# Exercise instructions:
Reproduce each of the lines below verbatim, in order, and leave out the pictures.

--- START ---

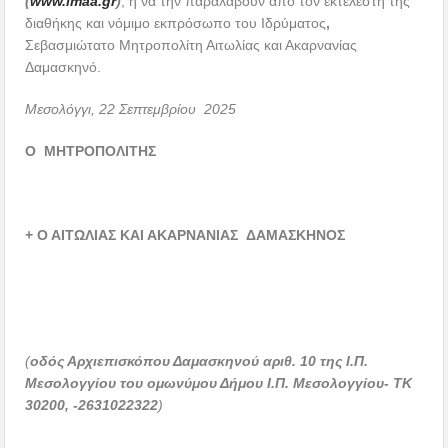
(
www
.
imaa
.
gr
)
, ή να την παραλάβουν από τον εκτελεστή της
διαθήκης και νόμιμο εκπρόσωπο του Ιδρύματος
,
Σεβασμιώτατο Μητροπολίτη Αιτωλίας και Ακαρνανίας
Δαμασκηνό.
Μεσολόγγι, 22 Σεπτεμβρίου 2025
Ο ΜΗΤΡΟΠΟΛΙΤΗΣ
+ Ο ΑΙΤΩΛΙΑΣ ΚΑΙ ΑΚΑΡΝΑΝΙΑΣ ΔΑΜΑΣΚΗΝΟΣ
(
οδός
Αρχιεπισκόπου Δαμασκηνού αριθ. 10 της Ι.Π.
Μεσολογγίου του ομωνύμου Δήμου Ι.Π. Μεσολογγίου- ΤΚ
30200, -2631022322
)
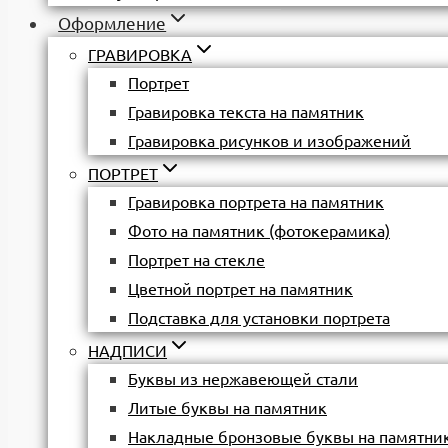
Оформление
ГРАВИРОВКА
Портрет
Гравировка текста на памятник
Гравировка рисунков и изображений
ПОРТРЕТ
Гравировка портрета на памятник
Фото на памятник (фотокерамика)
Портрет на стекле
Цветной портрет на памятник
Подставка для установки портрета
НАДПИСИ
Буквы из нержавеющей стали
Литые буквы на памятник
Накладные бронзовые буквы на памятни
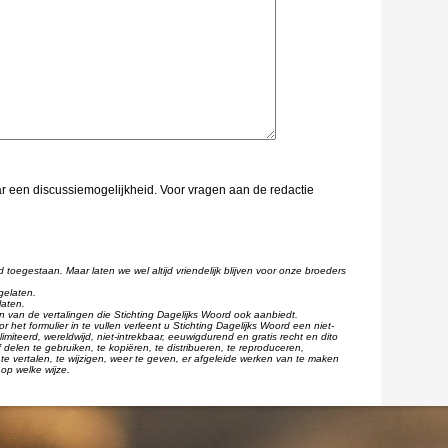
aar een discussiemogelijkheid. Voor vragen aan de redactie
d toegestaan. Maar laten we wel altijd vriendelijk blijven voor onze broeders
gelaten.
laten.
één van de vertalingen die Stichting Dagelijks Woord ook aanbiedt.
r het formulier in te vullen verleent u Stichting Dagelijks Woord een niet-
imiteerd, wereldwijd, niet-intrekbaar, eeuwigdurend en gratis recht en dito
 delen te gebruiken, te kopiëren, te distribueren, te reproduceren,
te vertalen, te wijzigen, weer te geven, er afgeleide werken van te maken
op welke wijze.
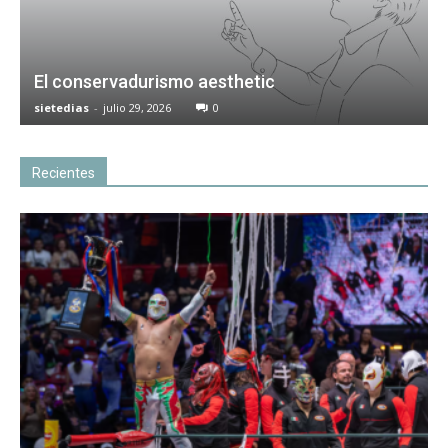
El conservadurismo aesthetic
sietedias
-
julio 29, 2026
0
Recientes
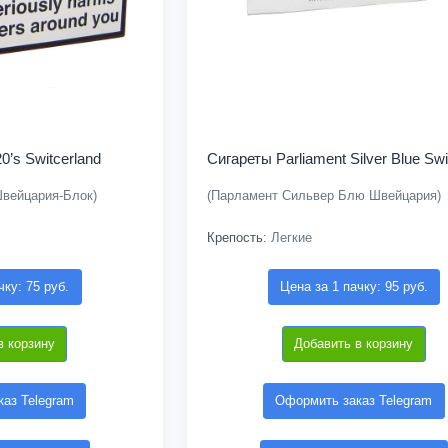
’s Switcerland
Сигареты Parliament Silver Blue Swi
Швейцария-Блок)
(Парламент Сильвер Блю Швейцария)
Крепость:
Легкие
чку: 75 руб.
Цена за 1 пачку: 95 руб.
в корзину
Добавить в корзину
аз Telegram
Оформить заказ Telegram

--- END ---

# Exercise result:
(
www
.
imaa
.
gr
)
, ή να την παραλάβουν από τον εκτελεστή της
διαθήκης και νόμιμο εκπρόσωπο του Ιδρύματος
,
Σεβασμιώτατο Μητροπολίτη Αιτωλίας και Ακαρνανίας
Δαμασκηνό.
Μεσολόγγι, 22 Σεπτεμβρίου 2025
Ο ΜΗΤΡΟΠΟΛΙΤΗΣ
+ Ο ΑΙΤΩΛΙΑΣ ΚΑΙ ΑΚΑΡΝΑΝΙΑΣ ΔΑΜΑΣΚΗΝΟΣ
(
οδός
Αρχιεπισκόπου Δαμασκηνού αριθ. 10 της Ι.Π.
Μεσολογγίου του ομωνύμου Δήμου Ι.Π. Μεσολογγίου- ΤΚ
30200, -2631022322
)
Оформление
ГРАВИРОВКА
Портрет
Гравировка текста на памятник
Гравировка рисунков и изображений
ПОРТРЕТ
Гравировка портрета на памятник
Фото на памятник (фотокерамика)
Портрет на стекле
Цветной портрет на памятник
Подставка для установки портрета
НАДПИСИ
Буквы из нержавеющей стали
Литые буквы на памятник
Накладные бронзовые буквы на памятни
aar een discussiemogelijkheid. Voor vragen aan de redactie
d toegestaan. Maar laten we wel altijd vriendelijk blijven voor onze broeders
gelaten.
laten.
één van de vertalingen die Stichting Dagelijks Woord ook aanbiedt.
r het formulier in te vullen verleent u Stichting Dagelijks Woord een niet-
imiteerd, wereldwijd, niet-intrekbaar, eeuwigdurend en gratis recht en dito
 delen te gebruiken, te kopiëren, te distribueren, te reproduceren,
te vertalen, te wijzigen, weer te geven, er afgeleide werken van te maken
op welke wijze.
El conservadurismo aesthetic
sietedias
-
julio 29, 2026
0
Recientes
’s Switcerland
Сигареты Parliament Silver Blue Swi
Швейцария-Блок)
(Парламент Сильвер Блю Швейцария)
Крепость:
Легкие
чку: 75 руб.
Цена за 1 пачку: 95 руб.
в корзину
Добавить в корзину
аз Telegram
Оформить заказ Telegram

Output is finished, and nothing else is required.